If you use IVF or PQ, the engine loads data into memory regardless of whether memory-optimized mode is enabled.
Configuration
To enable memory-optimized search, set index.knn.memory_optimized_search to true when creating an index:
PUT /test_index
{
  "settings": {
    "index.knn": true,
    "index.knn.memory_optimized_search": true
  },
  "mappings": {
    "properties": {
      "vector_field": {
        "type": "knn_vector",
        "dimension": 128,
        "method": {
          "name": "hnsw",
          "engine": "faiss"
        }
      }
    }
  }
}
To enable memory-optimized search on an existing index, you must close the index, update the setting, and then reopen the index:
POST /test_index/_close
PUT /test_index/_settings
{
  "index.knn.memory_optimized_search": true
}
POST /test_index/_open
Integration with disk-based search
When you configure a field with on_disk mode and 1x compression, memory-optimized search is automatically enabled for that field, even if memory optimization isn’t enabled at the index level. For more information, see Memory-optimized vectors.
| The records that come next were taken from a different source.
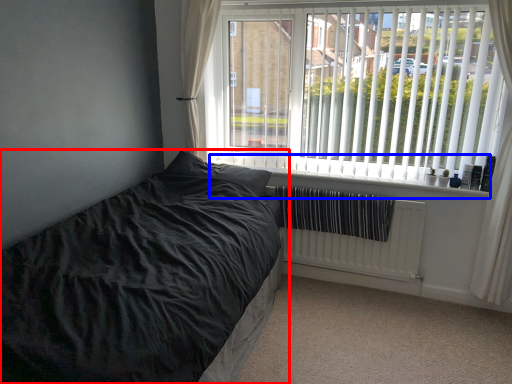
Question: Which object is further to the camera taking this photo, bed (highlighted by a red box) or window sill (highlighted by a blue box)?

Choices:
 (A) bed
 (B) window sill

Answer: (B)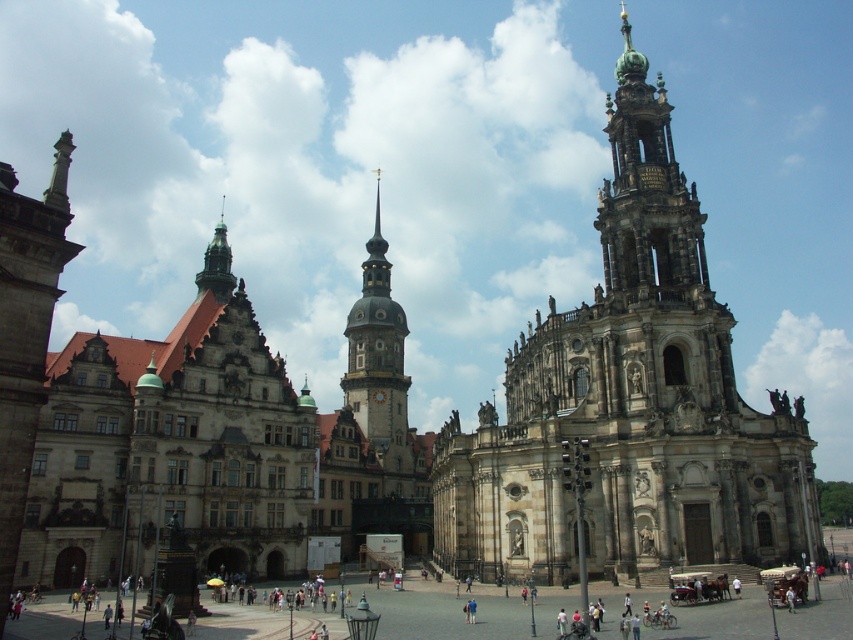
You are a tourist standing at the entrance of the cathedral on the right. You want to reach the stone spire at center without crossing the stone paved square at center. Is there enough space between them to walk around?

The stone paved square at center is 44.95 meters away from the stone spire at center. Since the square is between them, you can walk around it to reach the spire without crossing the square.

You are a tourist standing in front of the two buildings. You want to take a photo that includes both the stone paved square at center and the stone column at left. Which object should you position closer to the center of your camera frame to ensure both are fully visible?

You should position the stone paved square at center closer to the center of your camera frame because it might be wider than the stone column at left, allowing both to fit within the frame more easily.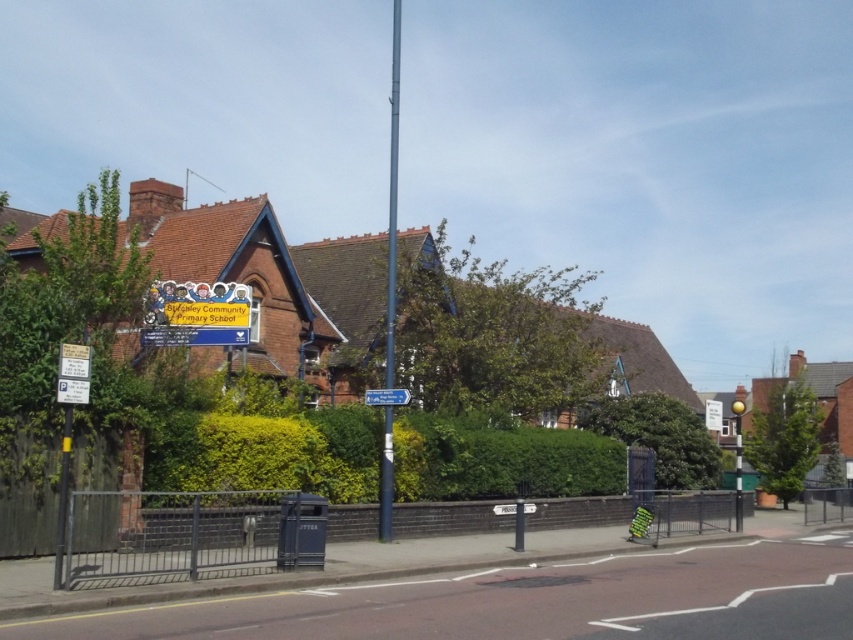
You are a delivery driver who needs to park your vehicle near the Syfcaley Community Primary School. There is a green leafy hedge at center and a white plastic parking sign at center in the image. Which object takes up more space horizontally between them?

The green leafy hedge at center has a larger width than the white plastic parking sign at center, so the green leafy hedge at center takes up more horizontal space.

You are a parent dropping off your child at Syfcaley Community Primary School. You notice the green leafy hedge at center and the white plastic parking sign at center near the entrance. Which object would block your view more if you were standing at the entrance?

The green leafy hedge at center is much taller than the white plastic parking sign at center, so it would block your view more.

You are a parent dropping off your child at Syfcaley Community Primary School. You notice the green leafy hedge at center and the white plastic parking sign at center. Which object is blocking your view of the other?

The green leafy hedge at center is positioned over the white plastic parking sign at center, so the hedge is blocking the view of the parking sign.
Memory-optimized search differs from disk-based search because it doesn’t use compression or quantization. It only changes how vector data is loaded and accessed during search.
Performance optimization
When memory-optimized search is enabled, the warm-up API loads only the essential information needed for search operations, such as opening streams to the underlying Faiss index file. This minimal warm-up results in:
- Faster initial searches.
 - Reduced memory overhead.
 - More efficient resource utilization.
 
For fields where memory-optimized search is disabled, the warm-up process loads vectors into off-heap memory.